◆ EXERCÍCIOS PROPOSTOS ◆
**A)** Repita o trecho sobre a saúde no DF, começando em "A professora Fátima" e terminando em "dos agentes comunitários.".
**B)** No trecho sobre a saúde no DF, quais são as três fontes de recursos citadas pela professora Fátima Sousa?
**C)** Escreva a continuação do trecho sobre a saúde no DF a partir do ponto em que ele termina.

◆ TRECHO DO DOCUMENTO ◆
====

A especialista analisa que, em termos de recursos, embora haja espaço para mais alocações, é preciso utilizar adequadamente os valores disponíveis. "O DF é uma das unidades federativas que mais recebe recursos da União para a saúde. Precisamos saber investir melhor, porque há muitas perdas. As boas práticas devem ser incorporadas e os processos de avaliação, contínuos. Se não reconhecermos os erros, não temos como corrigi-los", associa a especialista.
A professora Fátima Sousa, da Faculdade de Ciências da Saúde da UnB, reforça a opinião da colega. "O SUS (Sistema Único de Saúde) é desfinanciado no Brasil, mas, no DF tem o 'privilégio' de contar com três fontes: a própria, o Fundo Constitucional e o SUS. Logo, poderia-se utilizar decentemente os recursos públicos. O que falta é lisura e ética na gestão governamental", critica.
Para ela, o desprezo se reflete na saúde dos servidores. "Os profissionais estão em sofrimento mental, sem poder responder aos desmandos do governo, que não assegura condições de trabalho. É desumano. Esse quadro de terror se agrava com as demandas que foram represadas durante a pandemia, e agora, acrescidas às sequelas da covid-19", acrescenta a professora, que pede ampliação do atendimento por meio do programa Saúde da Família, abastecimento de medicações e equipamentos e maior presença dos agentes comunitários.

====

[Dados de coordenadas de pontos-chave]
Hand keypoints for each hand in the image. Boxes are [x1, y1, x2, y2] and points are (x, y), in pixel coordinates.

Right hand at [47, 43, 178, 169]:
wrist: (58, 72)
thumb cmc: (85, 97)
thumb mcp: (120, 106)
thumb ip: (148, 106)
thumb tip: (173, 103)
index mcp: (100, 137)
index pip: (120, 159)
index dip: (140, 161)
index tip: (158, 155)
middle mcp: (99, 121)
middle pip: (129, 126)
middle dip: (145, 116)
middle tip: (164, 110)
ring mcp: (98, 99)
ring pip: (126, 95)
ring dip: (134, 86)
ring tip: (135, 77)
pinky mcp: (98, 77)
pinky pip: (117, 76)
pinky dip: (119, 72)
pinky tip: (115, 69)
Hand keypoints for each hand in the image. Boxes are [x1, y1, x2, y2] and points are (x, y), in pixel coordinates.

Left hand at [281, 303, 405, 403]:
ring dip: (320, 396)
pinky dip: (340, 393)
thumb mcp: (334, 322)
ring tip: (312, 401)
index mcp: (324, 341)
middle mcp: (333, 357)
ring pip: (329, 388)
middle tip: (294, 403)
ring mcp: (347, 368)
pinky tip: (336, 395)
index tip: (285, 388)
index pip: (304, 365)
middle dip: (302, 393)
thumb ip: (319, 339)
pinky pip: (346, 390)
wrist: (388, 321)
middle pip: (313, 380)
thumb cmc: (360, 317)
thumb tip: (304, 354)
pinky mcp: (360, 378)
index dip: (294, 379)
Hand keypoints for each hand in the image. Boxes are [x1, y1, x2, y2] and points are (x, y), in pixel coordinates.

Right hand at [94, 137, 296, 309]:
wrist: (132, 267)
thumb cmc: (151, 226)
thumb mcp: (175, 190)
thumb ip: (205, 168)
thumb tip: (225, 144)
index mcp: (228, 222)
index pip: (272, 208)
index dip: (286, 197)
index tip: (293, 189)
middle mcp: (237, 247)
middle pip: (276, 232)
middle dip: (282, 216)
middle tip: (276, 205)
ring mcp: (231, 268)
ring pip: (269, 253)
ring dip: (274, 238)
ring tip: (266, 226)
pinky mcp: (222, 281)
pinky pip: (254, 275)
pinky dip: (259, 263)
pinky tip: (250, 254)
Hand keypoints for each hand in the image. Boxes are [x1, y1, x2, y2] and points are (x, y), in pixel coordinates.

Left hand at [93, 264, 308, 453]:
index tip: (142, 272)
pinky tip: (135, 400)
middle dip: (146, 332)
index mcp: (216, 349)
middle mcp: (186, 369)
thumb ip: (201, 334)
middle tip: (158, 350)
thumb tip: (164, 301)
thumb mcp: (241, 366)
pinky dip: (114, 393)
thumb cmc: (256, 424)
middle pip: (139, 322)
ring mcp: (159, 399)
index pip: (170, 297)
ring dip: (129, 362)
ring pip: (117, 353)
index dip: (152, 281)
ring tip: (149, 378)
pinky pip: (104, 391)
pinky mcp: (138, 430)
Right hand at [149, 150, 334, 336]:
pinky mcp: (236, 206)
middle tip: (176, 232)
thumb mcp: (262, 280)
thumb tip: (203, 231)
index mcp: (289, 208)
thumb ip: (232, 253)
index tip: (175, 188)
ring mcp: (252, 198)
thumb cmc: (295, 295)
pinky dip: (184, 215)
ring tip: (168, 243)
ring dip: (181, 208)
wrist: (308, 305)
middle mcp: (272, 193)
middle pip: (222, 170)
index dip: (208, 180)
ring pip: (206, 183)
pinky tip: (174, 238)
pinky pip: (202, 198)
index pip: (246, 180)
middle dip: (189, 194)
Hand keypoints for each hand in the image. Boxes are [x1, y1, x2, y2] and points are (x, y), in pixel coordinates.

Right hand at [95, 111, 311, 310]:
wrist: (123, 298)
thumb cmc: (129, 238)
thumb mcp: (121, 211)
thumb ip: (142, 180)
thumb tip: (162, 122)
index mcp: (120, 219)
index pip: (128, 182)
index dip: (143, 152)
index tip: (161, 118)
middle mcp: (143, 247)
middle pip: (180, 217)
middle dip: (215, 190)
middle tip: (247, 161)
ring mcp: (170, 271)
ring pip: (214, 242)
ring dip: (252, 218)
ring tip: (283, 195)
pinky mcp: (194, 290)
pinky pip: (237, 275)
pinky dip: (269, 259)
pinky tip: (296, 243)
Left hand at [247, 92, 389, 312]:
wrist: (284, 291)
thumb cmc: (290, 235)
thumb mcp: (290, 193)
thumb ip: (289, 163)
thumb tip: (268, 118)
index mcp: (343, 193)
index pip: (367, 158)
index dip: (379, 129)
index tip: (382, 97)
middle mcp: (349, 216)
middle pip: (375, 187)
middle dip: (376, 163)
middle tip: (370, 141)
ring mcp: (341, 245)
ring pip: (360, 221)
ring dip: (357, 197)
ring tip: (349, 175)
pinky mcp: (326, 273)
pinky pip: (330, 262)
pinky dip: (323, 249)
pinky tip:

====

◆ LISTA DE RESPOSTAS ◆
**A)**
A professora Fátima Sousa, da Faculdade de Ciências da Saúde da UnB, reforça a opinião da colega. "O SUS (Sistema Único de Saúde) é desfinanciado no Brasil, mas, no DF tem o 'privilégio' de contar com três fontes: a própria, o Fundo Constitucional e o SUS. Logo, poderia-se utilizar decentemente os recursos públicos. O que falta é lisura e ética na gestão governamental", critica.
Para ela, o desprezo se reflete na saúde dos servidores. "Os profissionais estão em sofrimento mental, sem poder responder aos desmandos do governo, que não assegura condições de trabalho. É desumano. Esse quadro de terror se agrava com as demandas que foram represadas durante a pandemia, e agora, acrescidas às sequelas da covid-19", acrescenta a professora, que pede ampliação do atendimento por meio do programa Saúde da Família, abastecimento de medicações e equipamentos e maior presença dos agentes comunitários.

**B)** A própria, o Fundo Constitucional e o SUS.

**C)**
O pensamento é apoiado por Jorge Henrique, presidente em exercício do Sindicato dos Enfermeiros (SindEnfermeiro-DF). Para o representante, o fortalecimento da atenção primária ainda está longe de ser realidade. "Hoje, o modelo é muito voltado ao atendimento de demandas emergenciais. A atenção primária não funciona na lógica da Estratégia da Saúde da Família (equipe multidisciplinar que conhece o território de atendimento e o perfil de morbidades e adota ações de prevenção e promoções específicas, de acordo com a realidade da região) e os pacientes chegam nas unidades com o problema exacerbado. As UBSs estão abarrotadas", descreve Jorge, ao citar a desorganização da rede assistencial do DF, que envolve, além da atenção primária, os níveis secundário (hospitais, Centros de Atenção Psicossocial e policlínicas) e terciário (alta complexidade).
O presidente do SindEnfermeiro critica a falta de comunicação interna entre a rede. "Quando todas as unidades de saúde eram da secretaria, a facilidade era maior. Hoje, o sistema informacional da SES-DF é um e o do Iges (Instituto de Gestão Estratégica em Saúde) é outro. Os sistemas não dialogam", afirma Jorge, para quem a lógica do sistema público de saúde do DF é hospitalocêntrica. "É uma ótica medicalizada em detrimento de um modelo de prevenção, que é o que organizaria toda a rede. Há negligência da SES com a atenção primária. Há muitos vazios assistenciais, territórios que sequer têm UBSs. O deficit de profissionais é enorme. Precisamos que os indicadores sejam suficientemente analisados, para estabelecer novos processos de trabalho e saber onde alocar novos servidores", sugere.